L’article L. 2131-3 du code du travail dispose que les fondateurs de tout syndicat professionnel déposent les statuts et les noms de ceux qui, à un titre quelconque, sont chargés de l’administration ou de la direction.
En l’occurrence, le jugement ne comporte aucune précision quant à la production des statuts du syndicat CGT SLEA, leur dépôt en mairie, le nom des personnes chargées de sa direction et de son administration ; aucun des documents produits par l’employeur à hauteur d’appel n’y est relatif.
En conséquence, ni l’existence ni la capacité du syndicat à ester en justice ne sont établies. Le jugement entrepris sera donc infirmé en ce qu’il a condamné l’association à lui payer la somme de 3 000 euros à titre de dommages et intérêts pour atteinte aux intérêts collectifs de la profession.
V – Sur les frais irrépétibles et les dépens.
Le jugement entrepris sera confirmé en ses dispositions relatives aux dépens et aux frais irrépétibles concernant M. [X]. Il sera en revanche infirmé en ce qui concerne les frais irrépétibles concernant le syndicat, celui-ci étant débouté de sa demande à ce titre.
L’équité commande de débouter l’association de ses demandes au titre des frais irrépétibles à hauteur d’appel.

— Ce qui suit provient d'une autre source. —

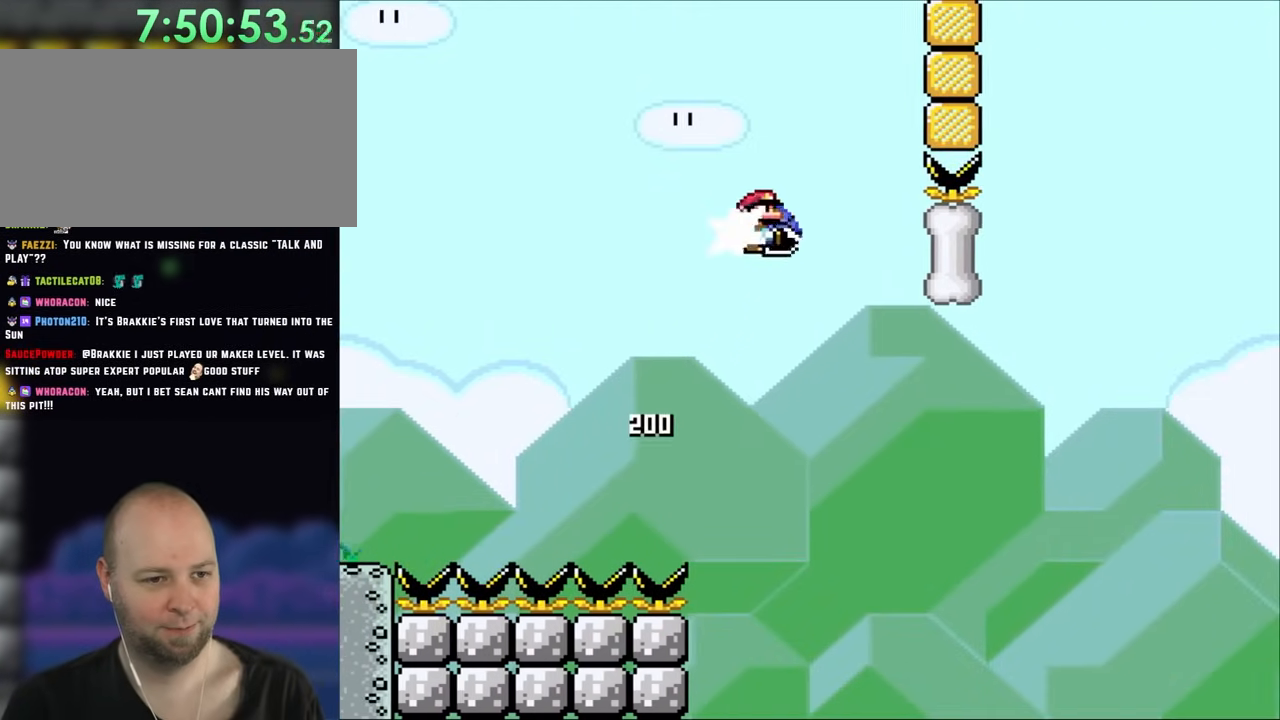
{"dt_ms": 500, "buttons": ["B"], "events": [[17, "DPAD_RIGHT", "down"], [17, "DPAD_UP", "up"], [133, "DPAD_RIGHT", "up"]]}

Les dépens d’appel seront mis à la charge de l’employeur.
PAR CES MOTIFS
La cour,
Statuant contradictoirement et publiquement, par mise à disposition au greffe, les parties ayant été préalablement avisées dans les conditions de l’article 450 du code de procédure civile,
CONSTATE l’irrecevabilité à conclure de M. [X] et du syndicat CGT SLEA en application de l’article 909 du code de procédure civile ;
Dans la limite de la dévolution,
INFIRME le jugement rendu le 4 février 2022 par le conseil de prud’hommes de Lyon dans le litige opposant M. [X] et le syndicat CGT SLEA à l’association Acoléa en ce qu’il a :
— Dit et jugé le licenciement de M. [X] nul ;
— Condamné l’association Acoléa à payer à M. [X] la somme de 2 000 euros à titre de dommages et intérêts en réparation de la violation du statut protecteur ;
— Condamné l’association à payer au syndicat CGT SLEA les sommes de :
o 3 000 euros à titre de dommages et intérêts pour atteinte aux intérêts collectifs de la profession ;
o 1 000 euros au titre de l’article 700 du code de procédure civile ;
CONFIRME ledit jugement pour le surplus ;
Statuant à nouveau, dans cette limite,
CONSTATE que le licenciement pour inaptitude de M. [X], notifié le 8 janvier 2020, a été autorisé par décision de l’inspection du travail du 24 décembre 2019 ;
DIT qu’en conséquence, la demande de résiliation judiciaire du contrat de travail de M. [X] est devenue sans objet ;
DÉBOUTE M. [X] de ses demandes au titre de l’indemnité au titre de la violation du statut protecteur ;
DÉBOUTE le syndicat CGT SLEA de l’ensemble de ses demandes ;
Y AJOUTANT,
DÉBOUTE les parties de leurs autres demandes ;
CONDAMNE M. [X] aux entiers dépens de l’appel.